The two bishops of Aleppo, Gregorios Ibrahim and Paul Yazigi, who were seized more than a year ago, are well aware of this. Aleppo is the third “Christian” city in the Arab world, after Cairo and Beirut: there used to be 300 thousand Christians!
Death everywhere
The people are suffering. Assad’s air forces strike the areas under rebel control with missiles and barrel bombs; in the meanwhile the rebels bomb the other districts with mortars and handmade rockets. The people are starving and missing medicines. The jihadist groups threaten the city by stopping the water. The war is terrible, and death comes from all directions. Through underground tunnels, “enemy” buildings are mined. How can people survive?
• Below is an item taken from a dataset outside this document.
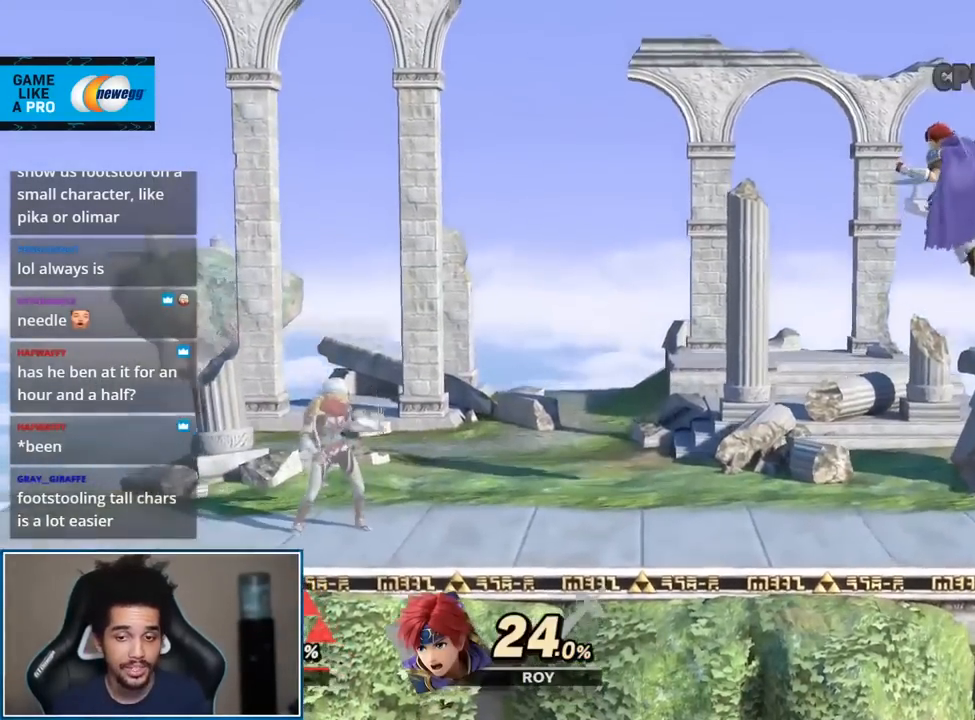
{"buttons": ["L1"], "left_stick": "right", "right_stick": "center", "events": [[250, "Y", "down"], [333, "Y", "up"], [450, "L1", "down"]]}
This slaughter has lasted two years: it must stop. An international intervention is necessary to free Aleppo from the siege. The governments involved need to take responsibility: Turkey, on the rebels’ side, Russia, which holds an authoritative position for Assad. Saving Aleppo is worth more than the victory of one side or the other on the field! Humanitarian corridors need to be established and supplies for the civilians provided. Then it is necessary to negotiate, setting no deadline, the end of the fighting. A UN peacekeeping force would be appropriate. Of course, it takes time to assemble it and it would require collaboration from Damascus. In the meanwhile the people of Aleppo die. Peace needs to be imposed, in the name of those who suffer, establishing a kind of “Aleppo, open city.”